→ Il compito: Continua il testo sulla vita del Caravaggio partendo subito dopo la sua ultima frase.

→ Testo da leggere:
⟨
Il Caravaggio

Michelangelo Merisi, detto il Caravaggio
(Milano, 1571 - Porto Ercole, Grosseto, 1610)

Dopo l'apprendistato compiuto a Milano presso il pittore bergamasco Simone Peterzano, Caravaggio si trasferisce a Roma intorno al 1593. Qui inizia a lavorare nella bottega del Cavalier d'Arpino dove dipinge nature morte e crea alcune scene di genere con figure di adolescenti come il Ragazzo con canestro di frutta (1593) o il Ragazzo morso dal ramarro (1593). L'anno successivo entra al servizio del suo primo protettore romano, il cardinale Francesco Maria del Monte che gli commissiona, tra il 1594 e il 1599, la decorazione del gabinetto alchimistico del proprio palazzo (Casino Ludovisi) e alcuni dipinti tra cui il Concerto, la Buona ventura, il Suonatore di liuto, la Medusa e, probabilmente, il Bacco e la Canestra di frutta. Grazie al suo mecenate, Caravaggio entra in contatto con prestigiose e nobili famiglie romane che gli commissionano altri dipinti quali l'Amore vittorioso e la Cena in Emmaus.
⟩
→ Elenco riportato:
⟨
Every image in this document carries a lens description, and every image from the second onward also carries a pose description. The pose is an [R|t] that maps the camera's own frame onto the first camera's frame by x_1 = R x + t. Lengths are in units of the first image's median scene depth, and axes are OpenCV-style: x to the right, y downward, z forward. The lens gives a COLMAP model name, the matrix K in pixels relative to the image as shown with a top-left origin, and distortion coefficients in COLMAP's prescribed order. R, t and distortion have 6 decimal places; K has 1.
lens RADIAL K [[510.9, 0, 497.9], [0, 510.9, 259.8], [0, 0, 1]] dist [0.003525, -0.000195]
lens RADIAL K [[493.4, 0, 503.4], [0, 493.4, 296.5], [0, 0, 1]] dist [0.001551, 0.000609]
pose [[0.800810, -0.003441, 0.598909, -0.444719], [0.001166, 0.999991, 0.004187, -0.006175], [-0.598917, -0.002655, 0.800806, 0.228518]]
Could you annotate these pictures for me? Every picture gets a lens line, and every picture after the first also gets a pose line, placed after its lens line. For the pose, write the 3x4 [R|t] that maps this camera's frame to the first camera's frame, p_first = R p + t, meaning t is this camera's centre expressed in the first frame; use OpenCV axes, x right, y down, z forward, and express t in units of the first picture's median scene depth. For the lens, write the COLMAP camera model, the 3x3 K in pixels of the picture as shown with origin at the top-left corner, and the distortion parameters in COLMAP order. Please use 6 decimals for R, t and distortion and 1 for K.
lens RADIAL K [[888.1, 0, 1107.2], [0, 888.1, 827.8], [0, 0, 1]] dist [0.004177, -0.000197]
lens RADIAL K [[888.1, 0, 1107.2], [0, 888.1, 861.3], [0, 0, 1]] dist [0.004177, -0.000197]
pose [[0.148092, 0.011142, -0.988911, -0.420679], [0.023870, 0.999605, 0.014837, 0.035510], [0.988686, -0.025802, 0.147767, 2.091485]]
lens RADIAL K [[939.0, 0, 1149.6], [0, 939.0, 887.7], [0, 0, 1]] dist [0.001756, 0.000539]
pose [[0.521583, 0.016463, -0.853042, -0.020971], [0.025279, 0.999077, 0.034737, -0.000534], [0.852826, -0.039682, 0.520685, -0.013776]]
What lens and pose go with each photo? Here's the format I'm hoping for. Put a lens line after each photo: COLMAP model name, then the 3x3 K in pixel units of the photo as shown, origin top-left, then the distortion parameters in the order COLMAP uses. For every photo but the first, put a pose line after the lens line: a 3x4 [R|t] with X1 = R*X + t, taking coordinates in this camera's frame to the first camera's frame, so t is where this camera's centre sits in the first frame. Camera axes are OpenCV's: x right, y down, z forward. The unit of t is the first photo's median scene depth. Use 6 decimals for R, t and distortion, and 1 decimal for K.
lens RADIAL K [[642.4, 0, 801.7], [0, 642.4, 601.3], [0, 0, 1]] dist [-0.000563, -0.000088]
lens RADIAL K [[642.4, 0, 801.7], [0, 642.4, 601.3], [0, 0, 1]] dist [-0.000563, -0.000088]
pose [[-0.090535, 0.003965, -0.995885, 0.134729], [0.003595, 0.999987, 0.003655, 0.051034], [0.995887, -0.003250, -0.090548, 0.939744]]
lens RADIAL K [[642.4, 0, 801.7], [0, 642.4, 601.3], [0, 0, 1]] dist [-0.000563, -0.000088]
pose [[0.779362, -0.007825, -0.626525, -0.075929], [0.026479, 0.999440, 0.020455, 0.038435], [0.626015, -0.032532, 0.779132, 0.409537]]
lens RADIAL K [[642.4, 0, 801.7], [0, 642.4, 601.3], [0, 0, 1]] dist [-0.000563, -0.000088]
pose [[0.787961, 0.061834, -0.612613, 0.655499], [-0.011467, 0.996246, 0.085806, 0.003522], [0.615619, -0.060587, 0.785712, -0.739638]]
⟩
→ Risultato dell'esercizio:
Tra il 1599 e il 1600 riceve due incarichi pubblici di grande rilievo: il ciclo per la cappella Contarelli in San Luigi dei Francesi (1599-1601), di cui ricordiamo il San Matteo e l'Angelo, e un ciclo analogo per la cappella Cerasi in Santa Maria del Popolo con la Crocifissione di San Pietro e la Conversione di San Paolo . Tra le opere realizzate durante il soggiorno romano si ricordano il Riposo nella fuga in Egitto, la Deposizione (1603 ca.), la Madonna della Serpe (1603 ca.) e La morte della Vergine (1605 ca.). Costretto a fuggire da Roma, dopo aver ucciso un uomo in una rissa, giunge a Napoli nel 1607 dove esegue numerosi dipinti, tra cui le Sette opere di Misericordia per la Chiesa del Pio Monte della Misericordia.

Nel 1608 si trasferisce a Malta e, dopo aver dipinto San Gerolamo, la Decollazione del Battista e Amore dormiente, fugge nuovamente in seguito a un litigio, ma viene raggiunto e aggredito a Napoli dagli emissari dei Cavalieri dell'Ordine. Intenzionato a tornare a Roma, confidando nell'appoggio del papa, sbarca a Porto Ercole, ma qui viene arrestato per errore; rilasciato dopo due giorni in condizioni deliranti, Caravaggio muore sulla spiaggia il 18 luglio 1610.